Essential California


Good morning, and welcome to the Essential California newsletter. It’s Friday, July 5, and I’m writing from Los Angeles.

Did you feel the earthquake?

The largest temblor in two decades shook Southern California just after 10:30 a.m. Thursday, rattling homes across a wide swath of the state. The magnitude 6.4 quake was centered about 125 miles northeast of Los Angeles in the remote Searles Valley area near where Inyo, San Bernardino and Kern counties meet. The shaking was felt from Long Beach to Fresno and many parts in between.

I was on the phone with a friend in my still-unmoving apartment when he suddenly said “earthquake.” A few seconds later, everything started to sway.

Like any child of California, I am expertly versed in the art of drop and cover.
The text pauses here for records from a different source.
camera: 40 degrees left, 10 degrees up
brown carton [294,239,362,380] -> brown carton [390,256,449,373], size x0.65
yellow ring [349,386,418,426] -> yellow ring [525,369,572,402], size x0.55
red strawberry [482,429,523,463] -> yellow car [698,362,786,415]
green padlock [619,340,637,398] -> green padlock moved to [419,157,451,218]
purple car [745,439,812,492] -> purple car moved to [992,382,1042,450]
But the elementary school earthquake-drill muscle memory remains so strong that I found myself improbably scanning my Koreatown living room for a child-sized desk to crawl under, and staring at a doorway, trying to remember whether that safety tip had long since been disproven. (It has, so don’t head there.)
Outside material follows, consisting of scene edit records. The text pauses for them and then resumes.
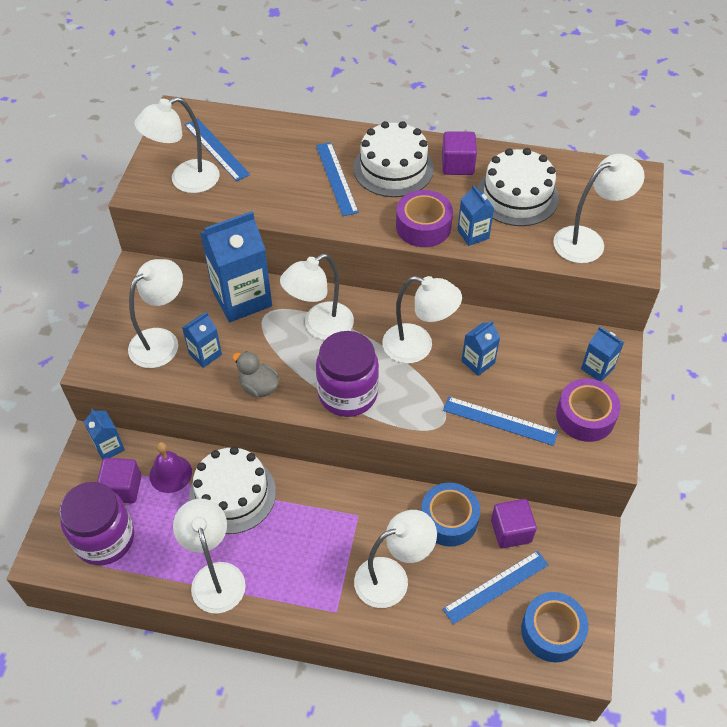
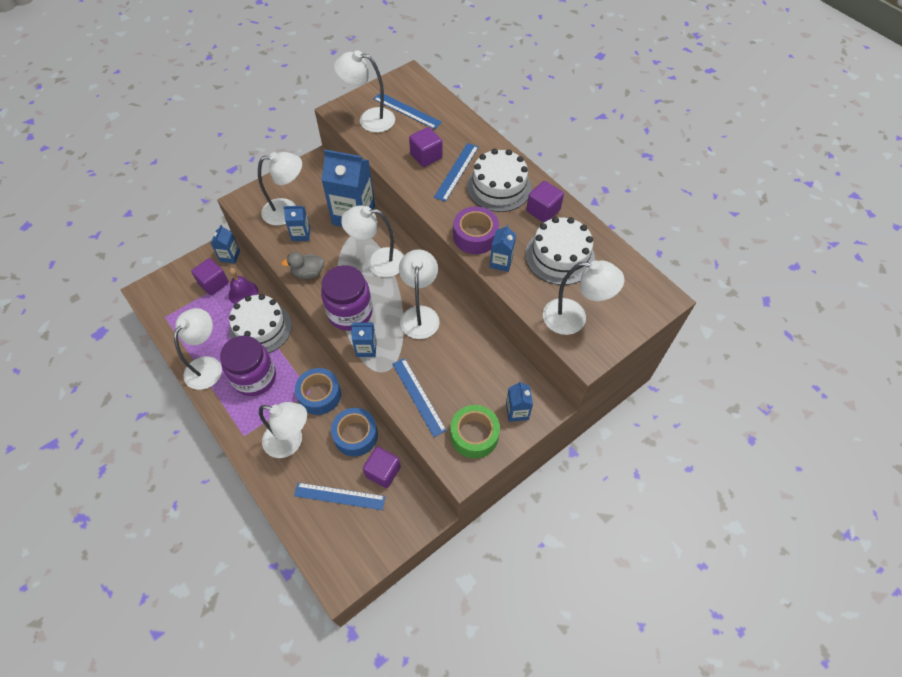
camera: 40 degrees right, 5 degrees up
purple jar [59,482,134,565] -> purple jar moved to [220,336,276,396]
blue ruler [184,118,250,181] -> blue ruler turned 60 degrees counterclockwise [374,92,442,129]
grey duck [232,351,279,397] -> grey duck turned 90 degrees counterclockwise [281,252,324,279]
white lamp [382,276,462,363] -> white lamp turned 150 degrees counterclockwise [399,249,440,339]
blue carton [462,321,500,376] -> blue carton moved to [351,322,377,357]
blue tape [521,592,588,662] -> blue tape moved to [295,368,341,415]
purple tape [556,378,621,442] -> green tape [450,405,500,459]
none -> purple cube [409,127,443,167]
In rural Inyokern — 10 miles from Ridgecrest, and about 20 miles from the epicenter of the quake — Virginia Henry was reading in her bookcase-filled bedroom when the shaking started. The 72-year-old toy-store owner immediately thought of the 1989 Loma Prieta earthquake, which she’d also experienced. That magnitude 6.9 quake in the Bay Area killed 63 people.

Remembering how her husband had been knocked out by falling bookcases in the 1989 quake, Henry retreated from her bookcase-filled bedroom to her closet. “I immediately thought, ‘I probably shouldn’t be sitting there.’” Although the power and the Wi-Fi went out in Inyokern, Henry said her home appeared to have weathered the earthquake without damage.
Earthquake cleanup
Cleanup continues at Eastridge Market hours after a 6.4 magnitude earthquake rattled the area. (Robert Gauthier / Los Angeles Times)
In southwest Bakersfield, Emma Gallegos stared as all her kitchen windows started to rattle. “It was surreal,” she said.

Hanging lights swung back and forth in a Fresno newsroom, just as they did in a Long Beach Denny’s restaurant where a father and son were eating breakfast more than 200 miles to the south. Residents as far north as Sacramento felt the shaking.

In Los Angeles, more than 100 miles from the epicenter, the gentle rolling continued for an improbably long time. Long enough to feel your heart go fast with fear, voice your terror, double back with dark jokes and still have time to calmly remove a visibly swaying vase from a stack of books before the ground went still. Or 20 to 30 seconds, according to many reports.